- [Excerpt to read]
+ + + + +

Goal: Use pipe mode to analyze code or diffs.

Instructions:

  1. Navigate to any project with a git history
  2. Run: git diff HEAD~1 | claude -p "What changed in this commit?"
  3. Try with a file: cat package.json | claude -p "What dependencies does this project use?"
  4. Experiment with other combinations

Expected result: Claude analyzes the piped content and responds based on that context.

⚠️ If the pipe syntax doesn’t work, check claude --help for correct usage.

💡 Hint

The piped content becomes the context for your prompt. You don’t need to paste the file contents — the pipe operator handles it.

✅ Solution
Terminal window
$ cd my-project
$ git diff HEAD~1 | claude -p "What changed in this commit?"
# Claude summarizes the diff
$ cat package.json | claude -p "What dependencies does this project use?"

+ + + + +

- [Given records]
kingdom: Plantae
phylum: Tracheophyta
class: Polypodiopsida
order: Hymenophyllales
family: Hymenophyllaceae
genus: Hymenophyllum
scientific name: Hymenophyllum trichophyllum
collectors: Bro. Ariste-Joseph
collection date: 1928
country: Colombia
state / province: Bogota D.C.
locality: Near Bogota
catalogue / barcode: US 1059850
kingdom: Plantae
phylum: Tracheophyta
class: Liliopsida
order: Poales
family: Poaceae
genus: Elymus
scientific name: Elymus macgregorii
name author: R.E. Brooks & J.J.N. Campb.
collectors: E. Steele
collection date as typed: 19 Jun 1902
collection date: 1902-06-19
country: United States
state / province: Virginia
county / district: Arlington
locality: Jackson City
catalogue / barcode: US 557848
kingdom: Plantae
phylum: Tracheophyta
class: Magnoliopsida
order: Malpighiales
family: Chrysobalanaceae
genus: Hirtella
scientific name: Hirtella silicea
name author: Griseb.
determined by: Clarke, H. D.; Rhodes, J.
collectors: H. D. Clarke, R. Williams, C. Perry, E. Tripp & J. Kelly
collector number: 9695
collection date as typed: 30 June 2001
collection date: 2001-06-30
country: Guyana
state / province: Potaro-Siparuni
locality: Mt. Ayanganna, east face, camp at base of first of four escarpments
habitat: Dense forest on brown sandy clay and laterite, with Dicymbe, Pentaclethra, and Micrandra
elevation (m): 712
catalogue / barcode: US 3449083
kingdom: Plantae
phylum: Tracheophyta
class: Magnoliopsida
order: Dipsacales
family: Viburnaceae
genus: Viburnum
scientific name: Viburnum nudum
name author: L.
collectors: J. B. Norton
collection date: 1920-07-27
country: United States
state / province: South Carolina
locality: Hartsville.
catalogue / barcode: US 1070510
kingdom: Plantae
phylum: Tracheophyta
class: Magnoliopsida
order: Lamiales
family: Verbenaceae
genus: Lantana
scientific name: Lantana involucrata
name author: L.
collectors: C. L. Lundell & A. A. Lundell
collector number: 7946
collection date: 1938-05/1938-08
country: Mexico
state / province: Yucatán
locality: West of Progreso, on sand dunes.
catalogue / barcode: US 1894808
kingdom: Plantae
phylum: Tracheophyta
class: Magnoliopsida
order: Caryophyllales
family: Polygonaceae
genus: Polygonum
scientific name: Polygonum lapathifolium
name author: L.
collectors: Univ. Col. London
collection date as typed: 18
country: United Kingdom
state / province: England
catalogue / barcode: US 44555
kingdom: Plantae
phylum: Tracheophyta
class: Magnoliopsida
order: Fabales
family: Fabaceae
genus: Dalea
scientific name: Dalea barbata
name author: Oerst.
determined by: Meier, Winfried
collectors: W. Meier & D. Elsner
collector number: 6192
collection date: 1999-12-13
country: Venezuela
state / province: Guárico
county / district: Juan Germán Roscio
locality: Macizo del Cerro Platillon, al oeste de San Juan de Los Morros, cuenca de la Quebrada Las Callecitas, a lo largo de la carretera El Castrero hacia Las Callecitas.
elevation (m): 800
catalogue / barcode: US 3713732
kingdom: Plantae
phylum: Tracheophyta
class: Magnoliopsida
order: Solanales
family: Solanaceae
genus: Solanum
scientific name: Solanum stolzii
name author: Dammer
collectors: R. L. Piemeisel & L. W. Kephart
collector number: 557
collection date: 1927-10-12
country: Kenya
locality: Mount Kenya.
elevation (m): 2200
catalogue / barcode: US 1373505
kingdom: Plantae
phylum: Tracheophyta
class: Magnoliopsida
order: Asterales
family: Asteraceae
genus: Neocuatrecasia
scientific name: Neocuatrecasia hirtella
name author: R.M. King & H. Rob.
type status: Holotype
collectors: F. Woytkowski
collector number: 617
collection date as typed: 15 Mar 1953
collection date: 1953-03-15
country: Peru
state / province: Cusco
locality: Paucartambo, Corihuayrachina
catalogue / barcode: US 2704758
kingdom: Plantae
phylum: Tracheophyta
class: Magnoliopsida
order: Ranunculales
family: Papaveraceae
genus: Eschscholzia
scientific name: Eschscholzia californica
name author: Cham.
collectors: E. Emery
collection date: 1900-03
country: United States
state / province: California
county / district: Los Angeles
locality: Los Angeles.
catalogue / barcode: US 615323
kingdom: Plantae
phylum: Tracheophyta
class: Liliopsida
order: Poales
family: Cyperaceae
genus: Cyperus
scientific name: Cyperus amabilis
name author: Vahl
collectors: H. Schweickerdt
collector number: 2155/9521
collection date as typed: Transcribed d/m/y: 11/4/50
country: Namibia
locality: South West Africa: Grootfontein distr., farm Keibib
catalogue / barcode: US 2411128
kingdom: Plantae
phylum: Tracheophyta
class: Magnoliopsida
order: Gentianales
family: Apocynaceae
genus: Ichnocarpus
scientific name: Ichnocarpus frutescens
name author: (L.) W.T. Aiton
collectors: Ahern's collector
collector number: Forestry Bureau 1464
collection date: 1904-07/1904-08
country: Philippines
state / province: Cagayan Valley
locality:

+ + + + +

- [Work instruction]
Can you continue the pipe-mode tutorial above, picking up after its final command?

- [Task result]
# Claude lists and briefly explains each dependency

⚠️ Syntax may vary by version. If this doesn’t work, try:

Terminal window
$ claude -p "What changed?" < <(git diff HEAD~1)

TaskCommandNotes
Start interactive sessionclaudeMulti-turn, has slash commands
One-shot queryclaude -p "prompt"Single response, exits
Pipe file to Claudecat file | claude -p "prompt"⚠️ Verify syntax
Pipe command outputcmd | claude -p "prompt"⚠️ Verify syntax
Save output to fileclaude -p "..." > file.md⚠️ Verify behavior
Show help in session/helpLists available commands
Clear conversation/clearResets context in REPL
Compress context/compactReduces token usage
Show token usage/costShows usage for session
Exit REPL/exit or Ctrl+CEnds interactive session
ScenarioModeWhy
”Help me debug this”REPLNeed back-and-forth
”What does X mean?”One-shotQuick answer, no follow-up
”Review this diff”PipeExternal content as input
”Explain these logs”PipeExternal content as input
CI/CD integrationOne-shotStateless, scriptable
Learning/exploringREPLIterative conversation

❌ Mistake✅ Correct Approach
Using REPL for simple one-off questionsUse claude -p "question" for quick answers — faster and doesn’t require exiting a session.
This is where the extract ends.